There were 33 households, of which 21.2% had children under the age of 18 living with them, 48.5% were married couples living together, 6.1% had a female householder with no husband present, 3.0% had a male householder with no wife present, and 42.4% were non-families. 33.3% of all households were made up of individuals, and 9.1% had someone living alone who was 65 years of age or older. The average household size was 2.06 and the average family size was 2.68.

The median age in the city was 52.5 years. 19.1% of residents were under the age of 18; 2.9% were between the ages of 18 and 24; 19.1% were from 25 to 44; 29.5% were from 45 to 64; and 29.4% were 65 years of age or older. The gender makeup of the city was 54.4% male and 45.6% female.

===2000 census===
As of the census of 2000, there were 75 people, 34 households, and 24 families living in the city. The population density was 892.4 PD/sqmi. There were 39 housing units at an average density of 464.0 /sqmi. The racial makeup of the city was 98.67% White and 1.33% Native American.

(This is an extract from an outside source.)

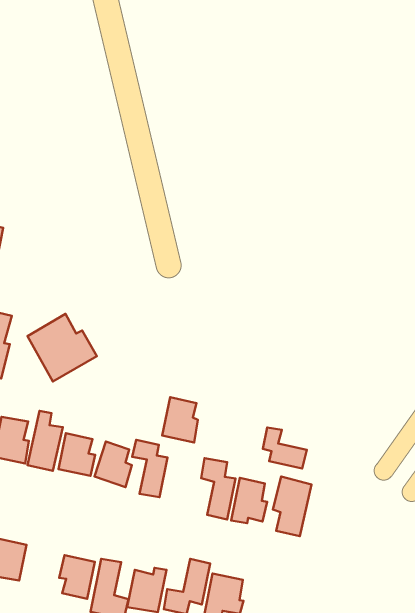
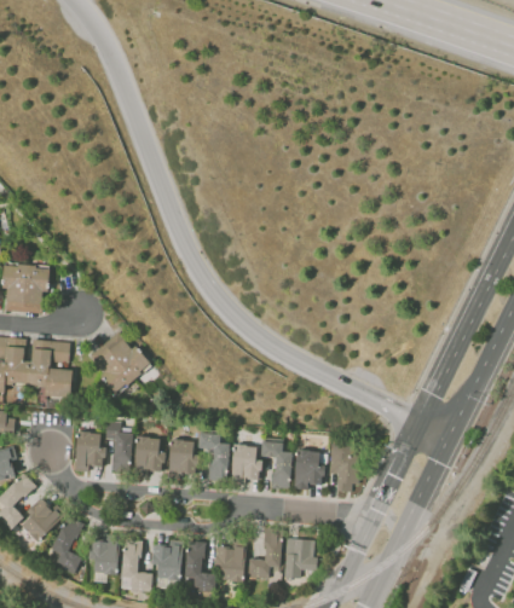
building: [162,397,198,442] -> [231,445,260,481]
building: [263,427,307,468] -> none
building: none -> [121,542,151,591]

There were 34 households, out of which 20.6% had children under the age of 18 living with them, 55.9% were married couples living together, 11.8% had a female householder with no husband present, and 26.5% were non-families. 20.6% of all households were made up of individuals, and 8.8% had someone living alone who was 65 years of age or older. The average household size was 2.21 and the average family size was 2.52.

In the city, the population was spread out, with 18.7% under the age of 18, 9.3% from 18 to 24, 24.0% from 25 to 44, 30.7% from 45 to 64, and 17.3% who were 65 years of age or older. The median age was 44 years. For every 100 females, there were 92.3 males. For every 100 females age 18 and over, there were 79.4 males.

The median income for a household in the city was $23,750, and the median income for a family was $21,875. Males had a median income of $24,792 versus $16,875 for females. The per capita income for the city was $15,094. There were 21.2% of families and 21.6% of the population living below the poverty line, including 52.6% of under eighteens and none of those over 64.

==Education==
West Monona Community School District operates public schools serving the community.